System setup and notes
Here's a quick rundown of the test system should you wish to compare benchmark results with your own.Intel Pentium 4 3.4GHz Prescott S478 CPU - 1.4v
Intel Pentium 4 3.2GHz Prescott S478 CPU - 1.4v
Intel Pentium 4 3.4GHz Northwood S478 CPU - 1.6v
Intel Pentium 4 3.4GHz Northwood Extreme Edition S478 CPU - 1.6v
AMD Athlon 64 Model 3400+ Clawhammer S754 CPU - 2.2GHz - 1.5v
AMD Athlon 64 FX-53 Sledgehammer S940 CPU - 2.4GHz. - 1.5v
AMD Athlon XP-M 2500+ Barton S462 CPU - 1.833GHz - 1.45v
Other components
ASUS P4C800-E i875P (Rev 1.15 BIOS)
EPoX 8HDA3+ VIA K8T880 S754 motherboard (02/12/03 BIOS)
EPoX 8RDA3G NVIDIA nForce2 Ultra 400 (12/12/03 BIOS)
ASUS SK8N nForce3 Pro 150 S940 motherboard (Rev 1005 Beta 006)
2 x 256MB Corsair XMS3500C2 memory used for all non-FX boards
2 x 512MB Legacy Electronics DDR400 ECC memory used for FX-53
ATI Radeon 9800XT 256MB (412/730)
IBM 40GB PATA hard drive
Toshiba 8x DVD
Samcheer 420w PSU
Dell P991 19" monitor
Zalman 7000Cu S478 / 754 cooler
Intel reference copper-bottomed heatsink (S478)
Software
Windows XP Professional SP1
DirectX9.0b
VIA Hyperion 4.51 drivers
Intel 5.02.1002 chipset drivers
ATI CATALYST 4.1 drivers and control panel
Pifast v41 to 10m places
Lame v3.92 MP3 encoding with Razor-Lame 1.15 front-end using U2's Pop album (607MB)

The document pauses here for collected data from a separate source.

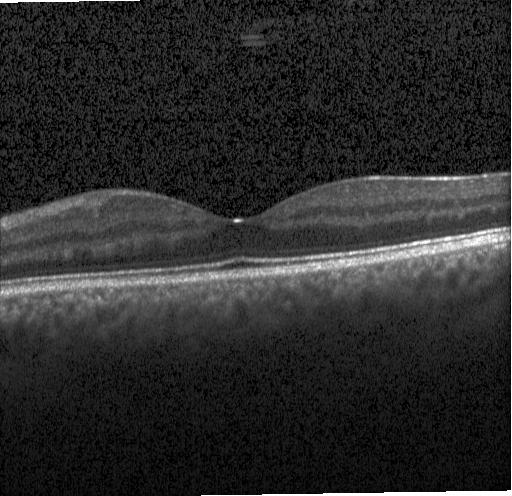
Centered on the fovea; instrument: Heidelberg Spectralis; optical coherence tomography B-scan.
Diagnosis: no choroidal neovascularization, no diabetic macular edema, and no drusen.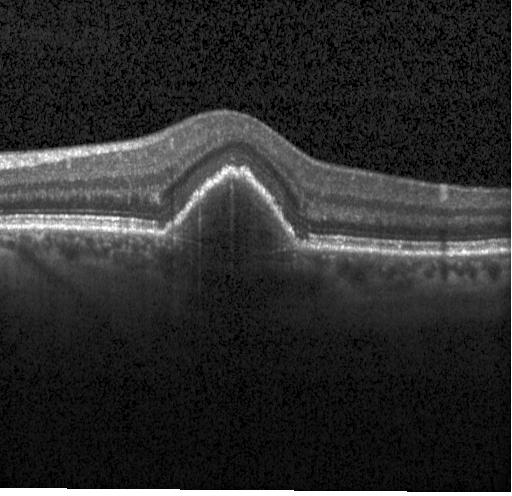
Macular OCT: a choroidal neovascular membrane.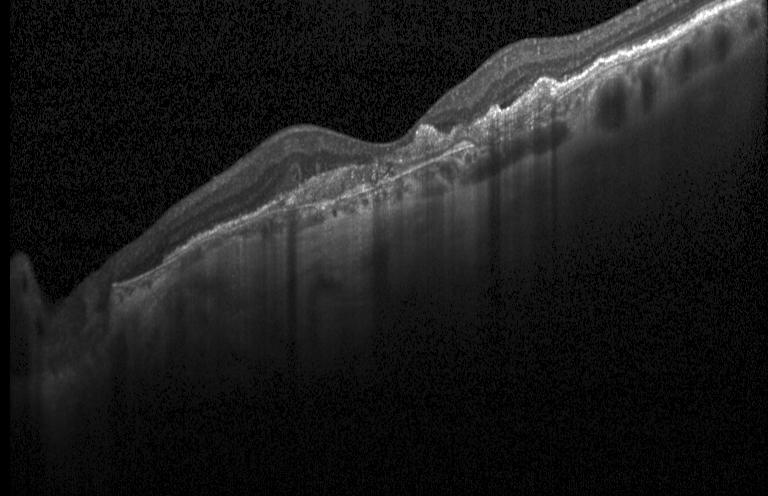 OCT finding: a choroidal neovascular membrane.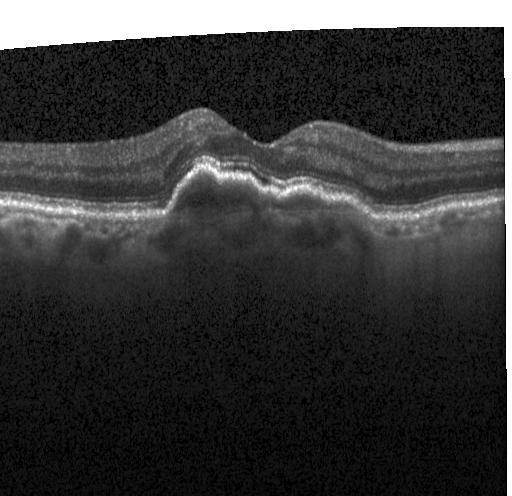
Finding: CNV.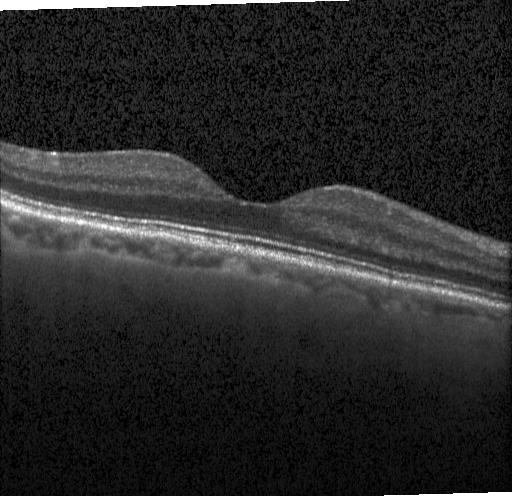

Impression: neither choroidal neovascularization, diabetic macular edema, nor drusen.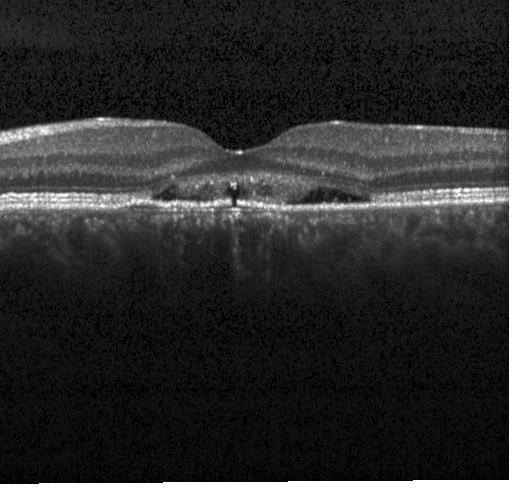
OCT line scan — The scan shows a choroidal neovascular membrane.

Gordian Knot - XviD encoding test using first vob of Sleepy Hollow. 1433kbit/s bitrate
Kribi Bench 1.19
ScienceMark 2.0
Realstorm Raytracing benchmark 320x180x32
3DMark 2001SE v330
UT2003 Retail (Build 2225)
X2: The Threat - Rolling Demo
Comanche 4 benchmark
Call of Duty HEXUS Custom test
Quake 3 v1.30 HQ
Notes
3 3.4GHz processors from Intel, all different in their respective makeups. We've added in AMD's Athlon 64 FX-53, Athlon 64 Model 3400+, and a slower Athlon XP-M 2500+ Barton for some comparative fun. A change of motherboard for the P4 chips. This time, we've gone with an ASUS P4C800-E Canterwood board and used our usual 2-2-2-6 latencies.
Nothing untoward to report in terms of installation and usage. Just like the 3.2GHz model, the 3.4GHz part returned BIOS temperatures which were 10 - 12c higher than a comparable Northwood's. ASUS' board is infamous for reading a lowish temperature, yet it showed the 3.4GHz model hitting 60c, and that's with moderate BIOS load. The processor, however, showed no signs of clock throttling when benchmarked.
Benchmarks were conducted at 1024x768x32 @ 85Hz unless otherwise stated. They were carried out three times. The lowest and highest results were discarded.
Nomenclature
AMD and Intel currently see processor nomenclature in two different lights. AMD's happy to run with processor model numbers. Intel, on the other hand, is a steadfast user of pure MHz. Intel also knows that a 2.8GHz Celeron does not match the performance of a 2.8GHz Prescott, which may not, in turn, match that of a 2.8GHz Northwood. That's precisely why, when moving on to a Socket T platform, Intel will designate Prescotts by arbitrary numbers and not MHz. For example, a Socket T 3.4GHz Prescott will be called a Model 550. And you thought AMD's naming was complicated.